Directions:
Gather every line of the material below in which the string "float" appears, and copy each one out in full.

Records for this exercise:

_ _ _ _ _

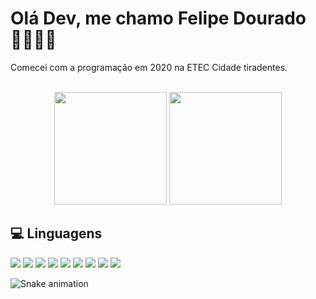 # Olá Dev, me chamo Felipe Dourado👨🏻‍💻🤙

<p>Comecei com a programação em 2020 na ETEC Cidade tiradentes.</p>
<br/>
<div align="center" float="left">
 <img height="180em" src="https://github-readme-stats.vercel.app/api?username=Felipis&show_icons=true&theme=dracula&include_all_commits=true&count_private=true">
 <img height="180em" src="https://github-readme-stats.vercel.app/api/top-langs/?username=Felipis&layout=compact&langs_count=7&theme=dracula"/>
 
 <br/>
 </div>
 
 ## 💻 Linguagens
 <div float="left">
 <img src="https://img.shields.io/badge/HTML5-E34F26?style=for-the-badge&logo=html5&logoColor=white">
 <img src="https://img.shields.io/badge/CSS3-1572B6?style=for-the-badge&logo=css3&logoColor=white">
 <img src="https://img.shields.io/badge/JavaScript-323330?style=for-the-badge&logo=javascript&logoColor=F7DF1E">
 <img src="https://img.shields.io/badge/Java-ED8B00?style=for-the-badge&logo=java&logoColor=white">
 <img src="https://img.shields.io/badge/PHP-777BB4?style=for-the-badge&logo=php&logoColor=white">
 <img src="https://img.shields.io/badge/MySQL-005C84?style=for-the-badge&logo=mysql&logoColor=white">
 <img src="https://img.shields.io/badge/Node.js-339933?style=for-the-badge&logo=nodedotjs&logoColor=white">
 <img src="https://img.shields.io/badge/React-20232A?style=for-the-badge&logo=react&logoColor=61DAFB">
 <img src="https://img.shields.io/badge/React_Native-20232A?style=for-the-badge&logo=react&logoColor=61DAFB">
 </div>
 
  ![Snake animation](https://github.com/Felipis/Felipis/blob/output/github-contribution-grid-snake.svg)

_ _ _ _ _

Response to the task:
<div align="center" float="left">
 <div float="left">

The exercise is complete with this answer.